The following RNG methods can be taken into account by this calculator:
This method is used by all fourth generation Pokémon that are unaffected by Synchronize, yet not hatched from an Egg nor gifted via Wondercard. This includes in-game gift Pokémon (e.g. the Abra that you can buy from Game Corner in HGSS), and a few legendary Pokémon. Third generation gift Pokémon probably also use this method, but the seed/delay/frame information shown by this calculator is strictly fourth generation only and thus not useful for third generation RNGing.
Note that any set that is valid in Method J or Method K is also valid in Method 1, just with a different frame number. Thus, if you're lazy, you can just leave the setting at its default of Method 1 for the vast majority of fourth generation Pokémon. Even after results have been calculated, you can change the method dropdown between 1, J, and K to recalculate frame numbers (this doesn't work with the other methods, though).
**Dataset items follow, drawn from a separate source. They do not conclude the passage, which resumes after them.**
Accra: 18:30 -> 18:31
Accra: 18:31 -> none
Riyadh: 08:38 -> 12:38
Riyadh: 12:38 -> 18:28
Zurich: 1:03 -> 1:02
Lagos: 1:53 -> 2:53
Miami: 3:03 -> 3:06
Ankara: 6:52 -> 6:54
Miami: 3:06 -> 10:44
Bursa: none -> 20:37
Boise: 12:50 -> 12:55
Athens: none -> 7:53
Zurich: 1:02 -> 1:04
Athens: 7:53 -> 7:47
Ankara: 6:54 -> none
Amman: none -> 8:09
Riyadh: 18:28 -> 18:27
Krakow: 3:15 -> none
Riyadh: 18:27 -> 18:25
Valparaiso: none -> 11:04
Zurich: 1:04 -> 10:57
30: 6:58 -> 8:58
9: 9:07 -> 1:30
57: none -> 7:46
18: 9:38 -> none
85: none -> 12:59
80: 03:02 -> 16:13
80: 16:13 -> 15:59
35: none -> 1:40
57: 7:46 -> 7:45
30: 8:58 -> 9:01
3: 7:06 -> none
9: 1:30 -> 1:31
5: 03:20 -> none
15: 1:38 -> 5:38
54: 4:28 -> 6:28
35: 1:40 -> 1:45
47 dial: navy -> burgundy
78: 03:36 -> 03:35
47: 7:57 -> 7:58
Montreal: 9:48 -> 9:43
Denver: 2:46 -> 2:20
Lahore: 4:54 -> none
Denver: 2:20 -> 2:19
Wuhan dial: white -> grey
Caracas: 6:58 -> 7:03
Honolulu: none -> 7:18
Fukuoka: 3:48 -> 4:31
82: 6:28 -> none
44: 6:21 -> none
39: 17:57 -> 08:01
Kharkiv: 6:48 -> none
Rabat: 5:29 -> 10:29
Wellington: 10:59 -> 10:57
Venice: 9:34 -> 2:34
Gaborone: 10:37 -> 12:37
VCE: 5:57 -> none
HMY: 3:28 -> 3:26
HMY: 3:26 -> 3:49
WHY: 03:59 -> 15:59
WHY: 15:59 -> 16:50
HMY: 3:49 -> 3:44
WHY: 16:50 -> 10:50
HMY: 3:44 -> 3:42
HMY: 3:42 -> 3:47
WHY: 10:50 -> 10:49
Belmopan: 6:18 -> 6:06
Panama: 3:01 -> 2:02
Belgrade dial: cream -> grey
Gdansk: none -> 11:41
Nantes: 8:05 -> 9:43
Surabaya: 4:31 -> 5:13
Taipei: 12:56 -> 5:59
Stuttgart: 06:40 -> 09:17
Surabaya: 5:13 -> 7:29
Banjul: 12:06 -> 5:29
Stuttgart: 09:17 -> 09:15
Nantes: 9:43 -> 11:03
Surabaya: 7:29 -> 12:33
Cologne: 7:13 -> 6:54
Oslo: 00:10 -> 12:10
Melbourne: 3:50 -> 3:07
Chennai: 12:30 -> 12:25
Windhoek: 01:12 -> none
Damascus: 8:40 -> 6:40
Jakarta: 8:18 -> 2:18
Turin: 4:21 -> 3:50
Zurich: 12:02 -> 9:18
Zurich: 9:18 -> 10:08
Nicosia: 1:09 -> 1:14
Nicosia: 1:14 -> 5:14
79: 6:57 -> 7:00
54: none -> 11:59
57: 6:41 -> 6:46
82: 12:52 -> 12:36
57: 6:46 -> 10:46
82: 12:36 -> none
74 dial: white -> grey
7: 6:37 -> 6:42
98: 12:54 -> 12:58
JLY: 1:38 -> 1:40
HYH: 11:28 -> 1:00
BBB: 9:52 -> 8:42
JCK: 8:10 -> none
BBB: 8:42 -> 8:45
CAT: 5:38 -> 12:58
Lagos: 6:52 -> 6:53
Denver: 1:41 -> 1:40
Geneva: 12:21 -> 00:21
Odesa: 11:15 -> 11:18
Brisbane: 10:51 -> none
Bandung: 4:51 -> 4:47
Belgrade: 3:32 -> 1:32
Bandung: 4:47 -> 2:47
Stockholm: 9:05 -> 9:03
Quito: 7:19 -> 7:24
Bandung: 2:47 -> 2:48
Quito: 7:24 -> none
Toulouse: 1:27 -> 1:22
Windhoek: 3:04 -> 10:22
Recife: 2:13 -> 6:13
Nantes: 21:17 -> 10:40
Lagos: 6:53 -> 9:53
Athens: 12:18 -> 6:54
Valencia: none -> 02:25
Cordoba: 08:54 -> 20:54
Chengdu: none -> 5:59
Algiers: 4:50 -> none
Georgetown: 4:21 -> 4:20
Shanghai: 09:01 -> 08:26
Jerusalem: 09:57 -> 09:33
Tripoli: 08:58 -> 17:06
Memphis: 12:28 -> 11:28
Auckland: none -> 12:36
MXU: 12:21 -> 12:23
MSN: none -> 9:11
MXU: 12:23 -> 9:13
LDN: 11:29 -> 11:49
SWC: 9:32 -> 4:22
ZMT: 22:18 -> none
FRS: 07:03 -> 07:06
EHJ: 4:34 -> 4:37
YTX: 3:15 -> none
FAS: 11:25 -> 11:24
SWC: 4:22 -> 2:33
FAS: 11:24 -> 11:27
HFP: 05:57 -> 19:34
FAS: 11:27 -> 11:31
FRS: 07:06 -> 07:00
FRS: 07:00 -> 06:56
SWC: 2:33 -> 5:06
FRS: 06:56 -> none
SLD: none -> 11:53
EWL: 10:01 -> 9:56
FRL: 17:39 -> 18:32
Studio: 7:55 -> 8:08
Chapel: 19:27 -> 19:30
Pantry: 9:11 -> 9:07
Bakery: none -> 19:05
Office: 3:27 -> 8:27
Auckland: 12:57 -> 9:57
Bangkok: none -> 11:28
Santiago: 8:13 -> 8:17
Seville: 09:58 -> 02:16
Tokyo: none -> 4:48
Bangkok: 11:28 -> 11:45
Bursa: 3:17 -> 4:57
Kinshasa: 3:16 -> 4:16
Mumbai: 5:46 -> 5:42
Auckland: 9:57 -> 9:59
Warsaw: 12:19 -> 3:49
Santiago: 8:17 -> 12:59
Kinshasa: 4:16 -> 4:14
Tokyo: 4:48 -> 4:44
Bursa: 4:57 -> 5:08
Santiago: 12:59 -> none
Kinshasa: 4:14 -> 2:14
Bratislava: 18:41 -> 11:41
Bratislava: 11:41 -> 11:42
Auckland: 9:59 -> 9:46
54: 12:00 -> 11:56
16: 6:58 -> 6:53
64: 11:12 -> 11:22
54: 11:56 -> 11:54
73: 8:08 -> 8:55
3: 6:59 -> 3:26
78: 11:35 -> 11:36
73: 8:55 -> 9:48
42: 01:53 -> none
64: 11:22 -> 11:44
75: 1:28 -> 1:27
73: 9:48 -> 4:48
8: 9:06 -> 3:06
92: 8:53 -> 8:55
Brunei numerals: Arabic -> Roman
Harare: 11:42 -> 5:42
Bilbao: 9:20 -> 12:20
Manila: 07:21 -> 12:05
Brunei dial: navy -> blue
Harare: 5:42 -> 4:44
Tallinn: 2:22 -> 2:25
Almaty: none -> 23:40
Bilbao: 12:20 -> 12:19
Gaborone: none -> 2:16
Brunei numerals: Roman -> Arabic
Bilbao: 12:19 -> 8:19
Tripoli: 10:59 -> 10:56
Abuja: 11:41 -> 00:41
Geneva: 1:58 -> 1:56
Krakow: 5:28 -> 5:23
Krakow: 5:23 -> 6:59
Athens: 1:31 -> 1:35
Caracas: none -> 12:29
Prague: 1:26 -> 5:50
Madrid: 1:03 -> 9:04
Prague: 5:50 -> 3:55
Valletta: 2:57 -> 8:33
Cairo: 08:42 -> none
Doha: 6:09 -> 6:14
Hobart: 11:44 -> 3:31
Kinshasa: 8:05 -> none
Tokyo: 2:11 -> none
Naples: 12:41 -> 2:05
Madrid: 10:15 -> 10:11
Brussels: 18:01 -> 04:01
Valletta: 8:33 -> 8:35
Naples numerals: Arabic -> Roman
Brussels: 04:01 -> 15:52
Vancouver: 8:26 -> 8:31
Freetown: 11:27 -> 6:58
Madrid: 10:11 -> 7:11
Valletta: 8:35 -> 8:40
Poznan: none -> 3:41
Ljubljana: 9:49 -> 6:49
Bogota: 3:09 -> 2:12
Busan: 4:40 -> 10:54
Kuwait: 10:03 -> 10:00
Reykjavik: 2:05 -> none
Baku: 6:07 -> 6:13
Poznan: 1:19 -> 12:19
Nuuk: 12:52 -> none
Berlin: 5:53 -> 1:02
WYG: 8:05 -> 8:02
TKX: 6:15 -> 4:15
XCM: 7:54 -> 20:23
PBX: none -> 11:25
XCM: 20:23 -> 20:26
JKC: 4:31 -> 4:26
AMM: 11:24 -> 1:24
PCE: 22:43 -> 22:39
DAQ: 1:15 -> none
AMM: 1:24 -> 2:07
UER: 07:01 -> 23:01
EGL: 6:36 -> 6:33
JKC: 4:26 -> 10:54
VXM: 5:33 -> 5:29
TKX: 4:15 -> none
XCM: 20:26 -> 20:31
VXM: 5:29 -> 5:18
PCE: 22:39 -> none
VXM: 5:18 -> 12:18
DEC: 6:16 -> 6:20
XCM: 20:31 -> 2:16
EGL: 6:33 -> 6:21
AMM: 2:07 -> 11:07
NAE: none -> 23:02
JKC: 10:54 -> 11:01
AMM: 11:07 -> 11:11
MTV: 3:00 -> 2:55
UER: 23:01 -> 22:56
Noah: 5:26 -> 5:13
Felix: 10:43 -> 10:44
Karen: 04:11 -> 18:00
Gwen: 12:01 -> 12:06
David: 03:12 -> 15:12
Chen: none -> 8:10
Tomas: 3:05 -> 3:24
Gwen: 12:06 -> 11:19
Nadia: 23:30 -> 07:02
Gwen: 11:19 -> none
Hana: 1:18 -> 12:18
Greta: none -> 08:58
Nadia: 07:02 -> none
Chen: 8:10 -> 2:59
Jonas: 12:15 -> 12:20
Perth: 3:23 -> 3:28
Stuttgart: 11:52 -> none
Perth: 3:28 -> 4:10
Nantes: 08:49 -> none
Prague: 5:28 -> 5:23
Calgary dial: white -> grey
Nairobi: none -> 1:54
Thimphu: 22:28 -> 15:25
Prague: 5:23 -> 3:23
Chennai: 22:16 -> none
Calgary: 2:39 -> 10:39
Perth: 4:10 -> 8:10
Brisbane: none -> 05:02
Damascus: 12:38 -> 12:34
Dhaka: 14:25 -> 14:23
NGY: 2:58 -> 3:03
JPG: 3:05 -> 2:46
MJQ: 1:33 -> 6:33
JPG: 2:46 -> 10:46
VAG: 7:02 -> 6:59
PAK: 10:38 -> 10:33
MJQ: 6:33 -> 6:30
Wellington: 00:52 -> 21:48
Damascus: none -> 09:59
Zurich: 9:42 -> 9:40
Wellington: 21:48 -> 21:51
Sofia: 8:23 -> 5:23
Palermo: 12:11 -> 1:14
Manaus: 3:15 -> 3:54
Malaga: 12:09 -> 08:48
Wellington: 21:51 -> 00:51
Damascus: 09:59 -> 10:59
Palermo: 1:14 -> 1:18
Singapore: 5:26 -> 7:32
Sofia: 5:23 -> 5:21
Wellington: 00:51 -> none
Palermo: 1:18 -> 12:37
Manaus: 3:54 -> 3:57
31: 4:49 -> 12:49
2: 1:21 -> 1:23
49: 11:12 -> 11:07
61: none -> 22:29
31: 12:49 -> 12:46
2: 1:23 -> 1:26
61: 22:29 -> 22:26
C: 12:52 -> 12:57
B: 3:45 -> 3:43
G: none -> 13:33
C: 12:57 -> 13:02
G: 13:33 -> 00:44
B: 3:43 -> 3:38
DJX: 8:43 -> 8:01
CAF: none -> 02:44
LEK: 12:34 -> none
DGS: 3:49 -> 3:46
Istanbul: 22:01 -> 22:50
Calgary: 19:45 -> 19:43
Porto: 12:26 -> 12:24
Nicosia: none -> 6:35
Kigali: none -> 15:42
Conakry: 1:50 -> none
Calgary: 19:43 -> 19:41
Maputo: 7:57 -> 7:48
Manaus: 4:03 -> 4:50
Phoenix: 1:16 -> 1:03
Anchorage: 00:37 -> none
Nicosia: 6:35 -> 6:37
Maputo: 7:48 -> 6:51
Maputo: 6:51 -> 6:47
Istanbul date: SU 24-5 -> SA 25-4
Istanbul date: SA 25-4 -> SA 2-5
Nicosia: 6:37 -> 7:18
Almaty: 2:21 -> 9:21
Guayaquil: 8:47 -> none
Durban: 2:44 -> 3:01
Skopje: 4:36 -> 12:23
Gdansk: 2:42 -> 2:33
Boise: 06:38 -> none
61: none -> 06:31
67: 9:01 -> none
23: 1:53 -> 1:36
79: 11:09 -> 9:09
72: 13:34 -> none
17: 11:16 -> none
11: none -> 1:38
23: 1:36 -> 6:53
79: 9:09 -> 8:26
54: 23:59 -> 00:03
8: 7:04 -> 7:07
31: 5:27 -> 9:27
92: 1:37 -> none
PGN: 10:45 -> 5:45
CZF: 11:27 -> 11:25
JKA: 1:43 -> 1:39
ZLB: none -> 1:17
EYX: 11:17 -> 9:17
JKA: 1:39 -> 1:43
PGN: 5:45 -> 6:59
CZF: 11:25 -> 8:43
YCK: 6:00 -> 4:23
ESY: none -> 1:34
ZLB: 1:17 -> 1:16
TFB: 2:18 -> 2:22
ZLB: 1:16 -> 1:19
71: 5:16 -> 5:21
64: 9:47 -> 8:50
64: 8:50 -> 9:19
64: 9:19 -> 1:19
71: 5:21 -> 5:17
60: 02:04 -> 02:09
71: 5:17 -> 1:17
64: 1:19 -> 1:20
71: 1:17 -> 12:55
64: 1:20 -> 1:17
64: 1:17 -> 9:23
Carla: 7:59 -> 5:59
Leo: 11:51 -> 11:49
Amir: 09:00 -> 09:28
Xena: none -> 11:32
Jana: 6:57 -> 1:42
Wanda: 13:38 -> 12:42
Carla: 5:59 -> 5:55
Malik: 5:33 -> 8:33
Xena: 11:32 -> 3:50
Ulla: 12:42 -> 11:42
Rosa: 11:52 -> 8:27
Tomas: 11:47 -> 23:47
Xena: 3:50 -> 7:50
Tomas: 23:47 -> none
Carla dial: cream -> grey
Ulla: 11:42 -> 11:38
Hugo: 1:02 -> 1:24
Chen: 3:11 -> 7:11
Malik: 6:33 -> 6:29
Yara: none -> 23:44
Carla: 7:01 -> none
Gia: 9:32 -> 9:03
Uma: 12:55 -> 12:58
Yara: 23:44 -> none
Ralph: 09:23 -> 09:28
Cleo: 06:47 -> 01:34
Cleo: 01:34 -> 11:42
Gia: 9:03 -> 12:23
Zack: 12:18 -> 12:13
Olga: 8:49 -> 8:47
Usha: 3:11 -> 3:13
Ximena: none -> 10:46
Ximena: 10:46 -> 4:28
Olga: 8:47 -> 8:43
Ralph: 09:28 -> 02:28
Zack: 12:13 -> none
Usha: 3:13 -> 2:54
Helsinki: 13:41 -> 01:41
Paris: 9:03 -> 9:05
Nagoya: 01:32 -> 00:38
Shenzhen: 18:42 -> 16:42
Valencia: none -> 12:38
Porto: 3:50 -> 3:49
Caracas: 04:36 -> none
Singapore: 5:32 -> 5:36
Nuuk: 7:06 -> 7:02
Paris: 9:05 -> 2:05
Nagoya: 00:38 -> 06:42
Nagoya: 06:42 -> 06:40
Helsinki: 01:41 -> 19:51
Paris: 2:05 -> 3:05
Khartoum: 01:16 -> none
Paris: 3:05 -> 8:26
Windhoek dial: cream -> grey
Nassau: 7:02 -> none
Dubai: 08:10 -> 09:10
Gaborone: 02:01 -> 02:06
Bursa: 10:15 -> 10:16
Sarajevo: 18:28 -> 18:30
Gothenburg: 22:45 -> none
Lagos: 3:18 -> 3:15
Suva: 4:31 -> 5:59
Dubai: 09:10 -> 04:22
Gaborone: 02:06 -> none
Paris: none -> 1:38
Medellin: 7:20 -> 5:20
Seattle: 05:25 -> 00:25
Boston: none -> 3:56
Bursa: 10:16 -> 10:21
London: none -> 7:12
Incidentally, the reverse is not quite true; although the vast majority of method 1 spreads work in methods J and K too, there are a few that don't.
This method is used by all "ordinary" wild Pokémon in Diamond, Pearl, and Platinum, and also for legendary Pokémon in those games that are affected by Synchronize (such as Azelf and Heatran). The implementation here allows for Synchronize, Stench and Illuminate, but not for other abilities that affect the appearance rates of wild Pokémon, and for obtaining Pokémon via random encounter in the wild in caves, grass, or water, Sweet Scent in those locations, or fishing. Wild Pokémon caught while chaining using the Pokéradar are Method J if found in a non-shiny patch (even if they happen to be shiny), but not if found in a shiny Pokéradar patch.
This method is used by all "ordinary" wild Pokémon in HeartGold and SoulSilver, and also for legendary Pokémon in those games that are affected by Synchronize (such as Ho-Oh and Groudon). The implementation here allows for Synchronize, Stench and Illuminate, but not for other abilities that affect the appearance rates of wild Pokémon, and for obtaining Pokémon via random encounter in the wild in caves, grass, or water, Sweet Scent in those locations, or fishing. Guaranteed shinies, like the Red Gyarados, are not Method K (they use the same method as shiny-patch chained Pokémon).
This method is used by event Pokémon that are picked up at a Pokémart in a fourth-generation game, like the lv.100 event Arceus. For event Pokémon that are distributed via an item (like Oak's Letter for Shaymin), treat them like any other legendary (thus making them Method 1, J, or K).
If you obtained a Pokémon through a method not listed above (say, it's a third-generation Pokémon, or it was bred or chained from a shiny patch), you will not be able to use the RNGing features of this checker; as a result, it will give less accurate results for IV checks and will not be able to carry out many of its other functions at all. However, it should still be at least as useful as most other IV checkers out there. You might also want to set this setting to save time calculating on slower computers in cases where you have easily enough information to do your calculation even without the RNG's help.